> **Instructions for the task**: The listing below should be printed in full and exactly, apart from its images.

> **Information supplied**:
┄┄┄┄┄┄
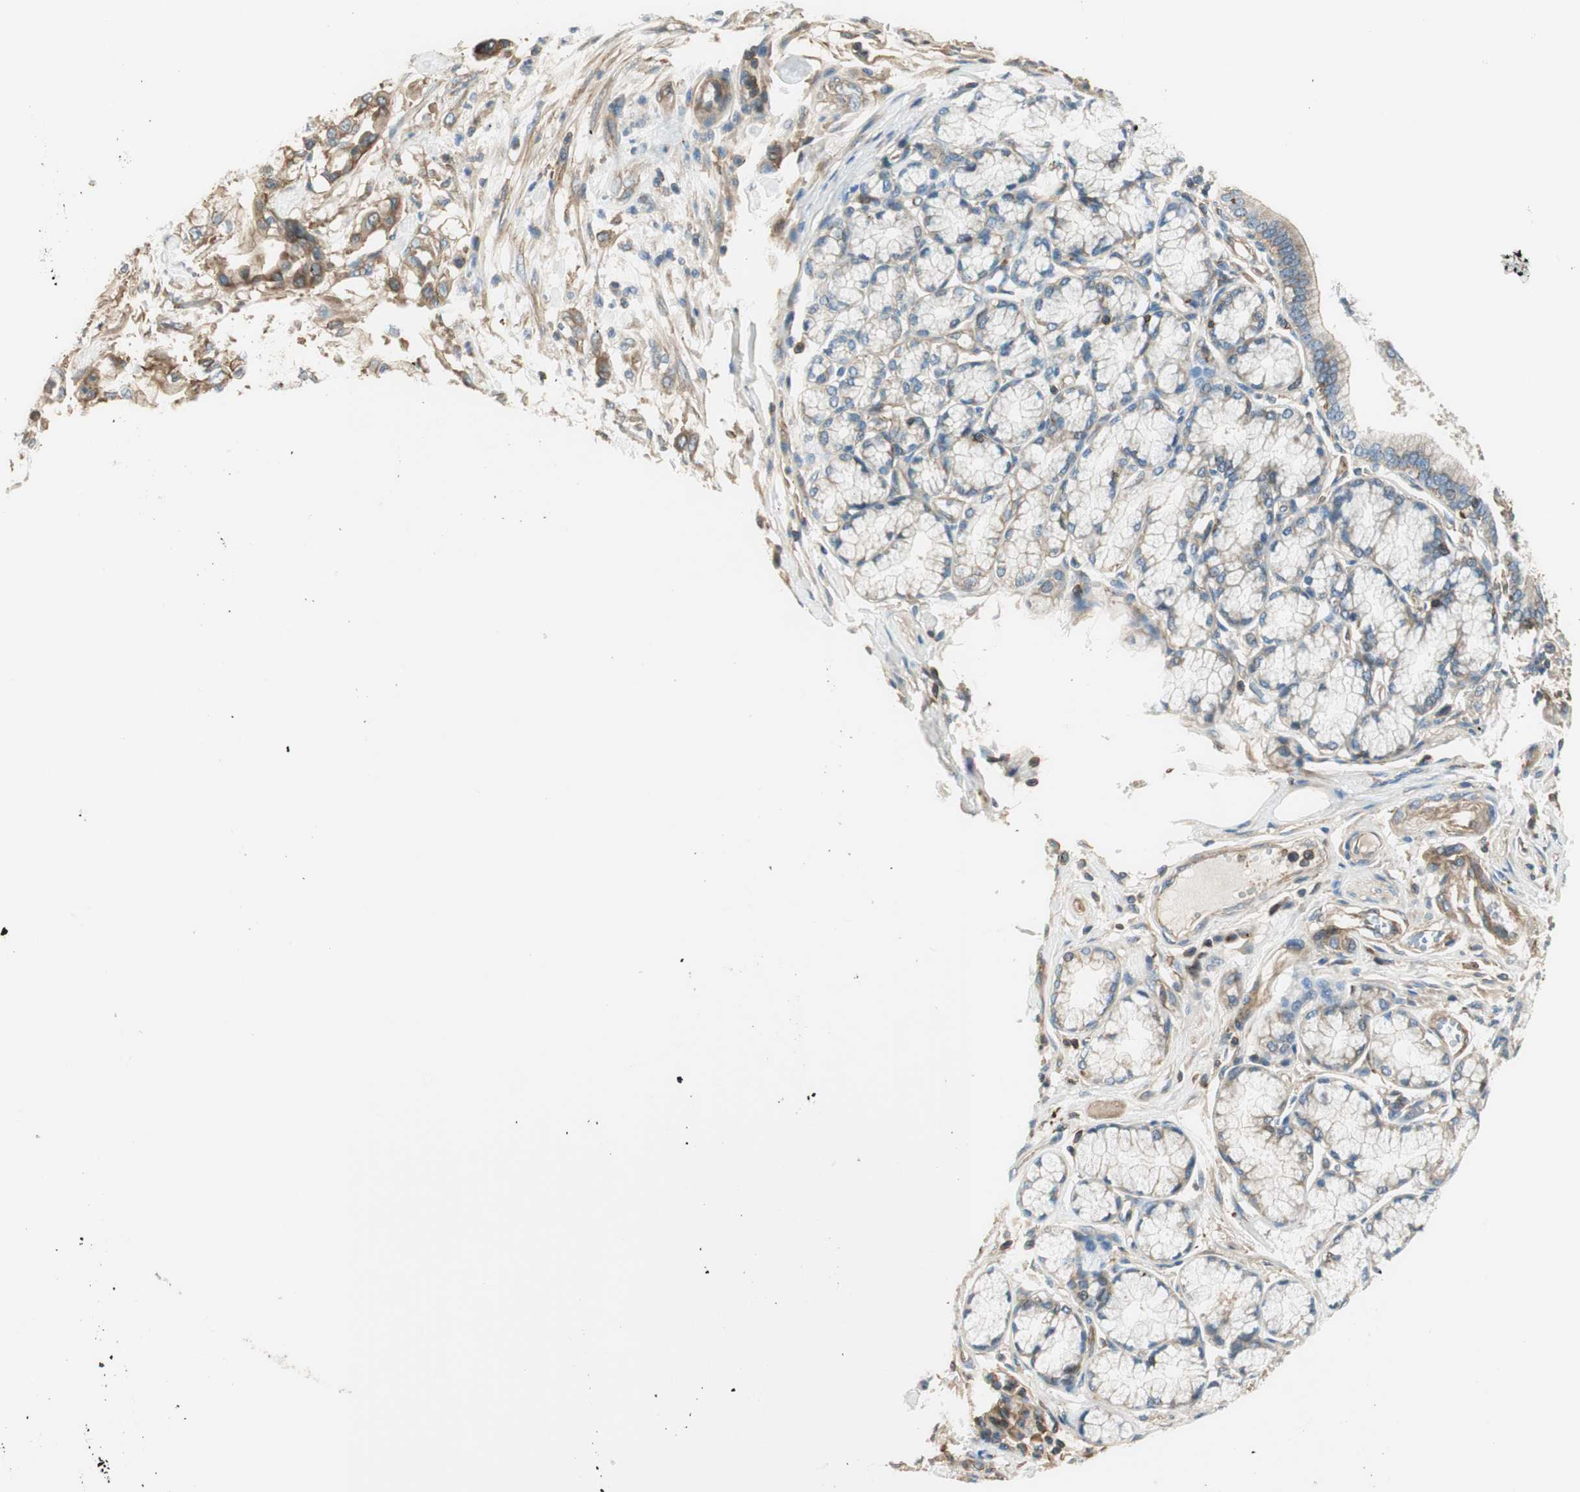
{"staining": {"intensity": "weak", "quantity": ">75%", "location": "cytoplasmic/membranous"}, "tissue": "pancreatic cancer", "cell_type": "Tumor cells", "image_type": "cancer", "snomed": [{"axis": "morphology", "description": "Adenocarcinoma, NOS"}, {"axis": "morphology", "description": "Adenocarcinoma, metastatic, NOS"}, {"axis": "topography", "description": "Lymph node"}, {"axis": "topography", "description": "Pancreas"}, {"axis": "topography", "description": "Duodenum"}], "caption": "Protein expression analysis of human pancreatic cancer reveals weak cytoplasmic/membranous positivity in about >75% of tumor cells.", "gene": "PI4K2B", "patient": {"sex": "female", "age": 64}}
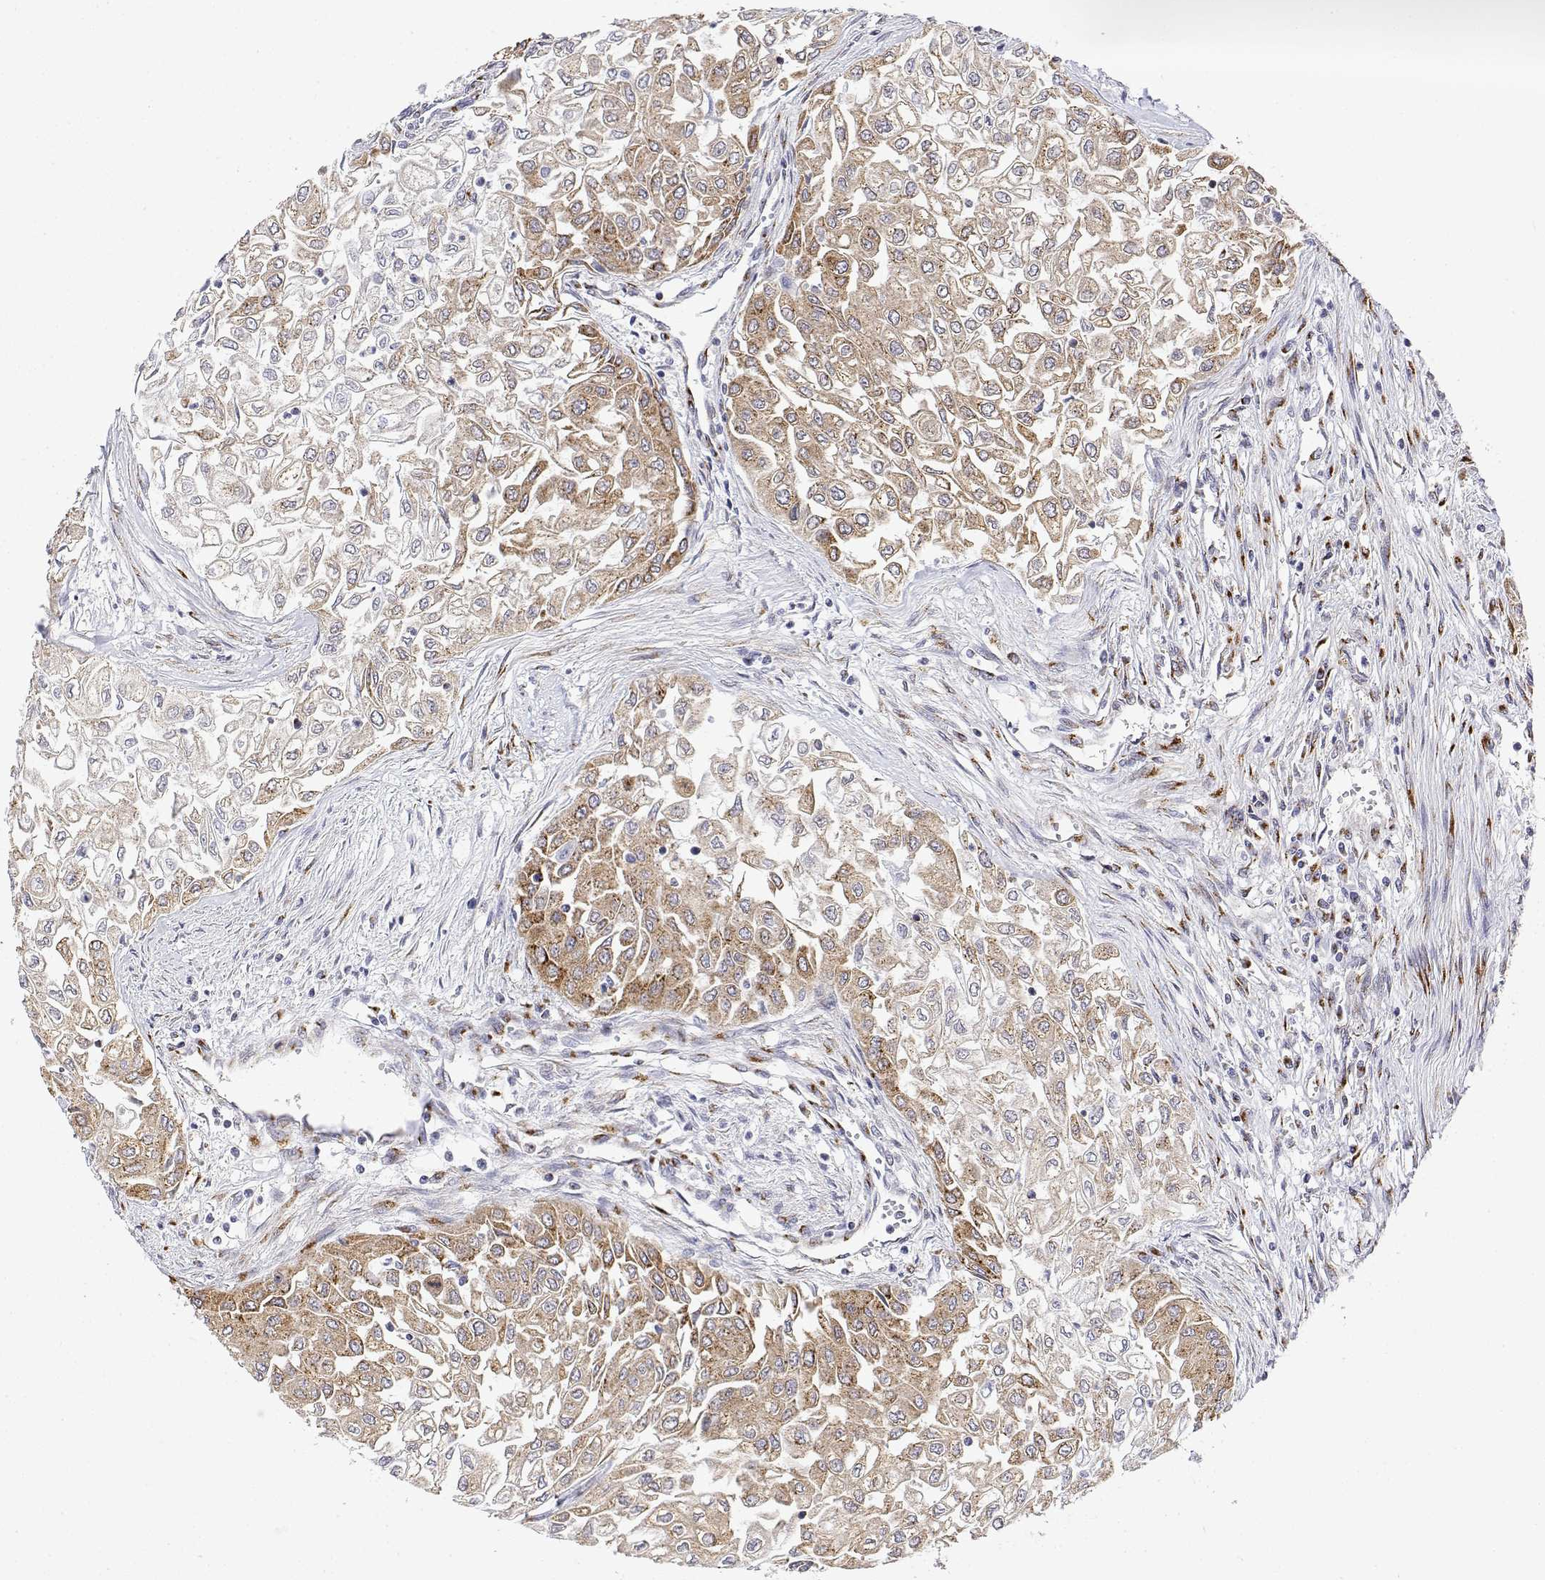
{"staining": {"intensity": "moderate", "quantity": "25%-75%", "location": "cytoplasmic/membranous"}, "tissue": "urothelial cancer", "cell_type": "Tumor cells", "image_type": "cancer", "snomed": [{"axis": "morphology", "description": "Urothelial carcinoma, High grade"}, {"axis": "topography", "description": "Urinary bladder"}], "caption": "Immunohistochemistry micrograph of high-grade urothelial carcinoma stained for a protein (brown), which exhibits medium levels of moderate cytoplasmic/membranous staining in about 25%-75% of tumor cells.", "gene": "YIPF3", "patient": {"sex": "male", "age": 62}}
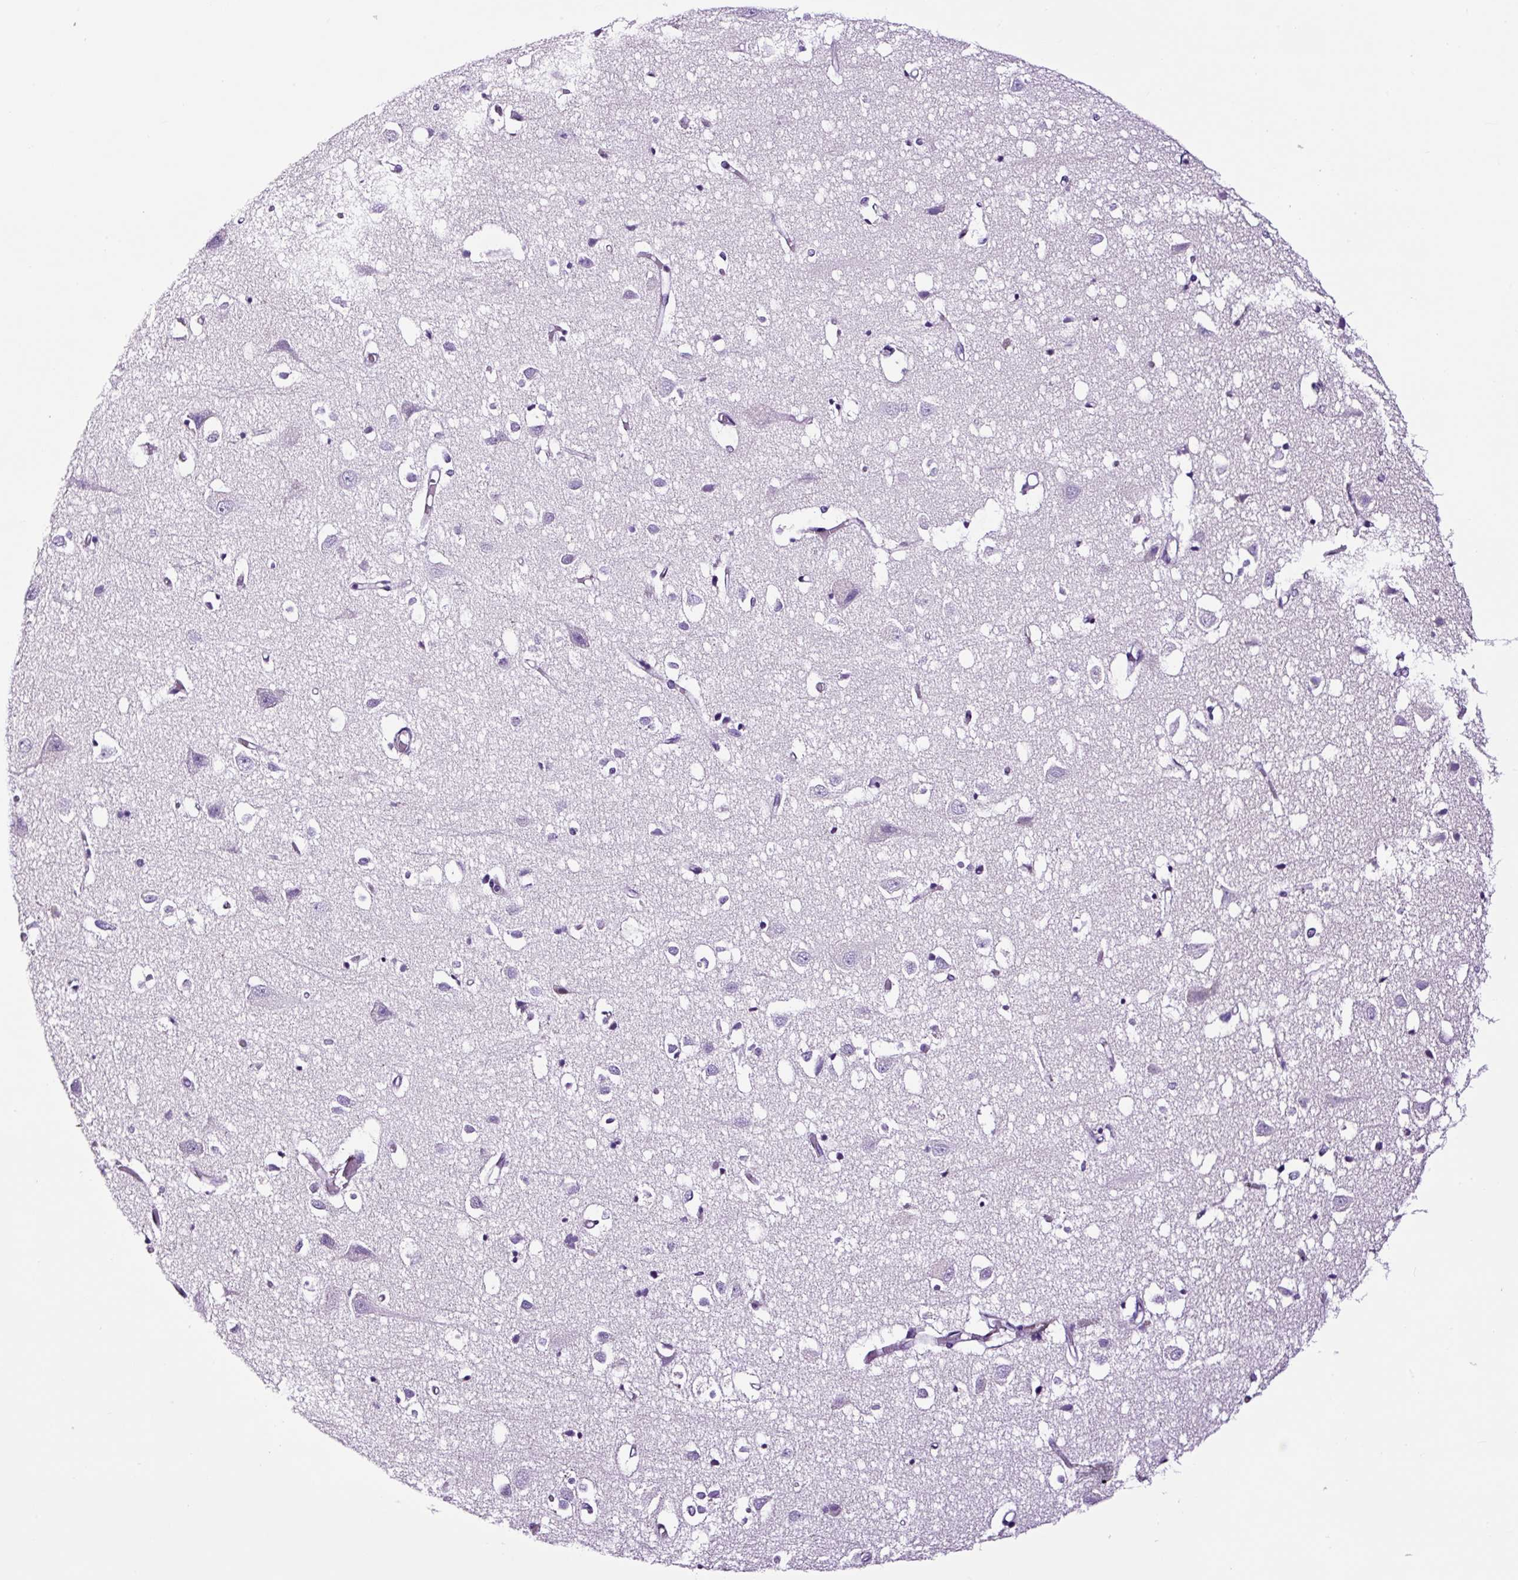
{"staining": {"intensity": "negative", "quantity": "none", "location": "none"}, "tissue": "cerebral cortex", "cell_type": "Endothelial cells", "image_type": "normal", "snomed": [{"axis": "morphology", "description": "Normal tissue, NOS"}, {"axis": "topography", "description": "Cerebral cortex"}], "caption": "Cerebral cortex stained for a protein using immunohistochemistry reveals no expression endothelial cells.", "gene": "TAFA3", "patient": {"sex": "male", "age": 70}}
┄┄┄┄┄┄
> **Solved problem**:
{"staining": {"intensity": "weak", "quantity": ">75%", "location": "cytoplasmic/membranous"}, "tissue": "pancreatic cancer", "cell_type": "Tumor cells", "image_type": "cancer", "snomed": [{"axis": "morphology", "description": "Adenocarcinoma, NOS"}, {"axis": "morphology", "description": "Adenocarcinoma, metastatic, NOS"}, {"axis": "topography", "description": "Lymph node"}, {"axis": "topography", "description": "Pancreas"}, {"axis": "topography", "description": "Duodenum"}], "caption": "Protein expression analysis of human pancreatic cancer reveals weak cytoplasmic/membranous positivity in about >75% of tumor cells.", "gene": "PI4K2B", "patient": {"sex": "female", "age": 64}}
{"staining": {"intensity": "moderate", "quantity": "25%-75%", "location": "cytoplasmic/membranous"}, "tissue": "urothelial cancer", "cell_type": "Tumor cells", "image_type": "cancer", "snomed": [{"axis": "morphology", "description": "Urothelial carcinoma, High grade"}, {"axis": "topography", "description": "Urinary bladder"}], "caption": "Immunohistochemistry micrograph of high-grade urothelial carcinoma stained for a protein (brown), which exhibits medium levels of moderate cytoplasmic/membranous staining in about 25%-75% of tumor cells.", "gene": "YIPF3", "patient": {"sex": "male", "age": 62}}
{"staining": {"intensity": "negative", "quantity": "none", "location": "none"}, "tissue": "cerebral cortex", "cell_type": "Endothelial cells", "image_type": "normal", "snomed": [{"axis": "morphology", "description": "Normal tissue, NOS"}, {"axis": "topography", "description": "Cerebral cortex"}], "caption": "Cerebral cortex stained for a protein using immunohistochemistry reveals no expression endothelial cells.", "gene": "TAFA3", "patient": {"sex": "male", "age": 70}}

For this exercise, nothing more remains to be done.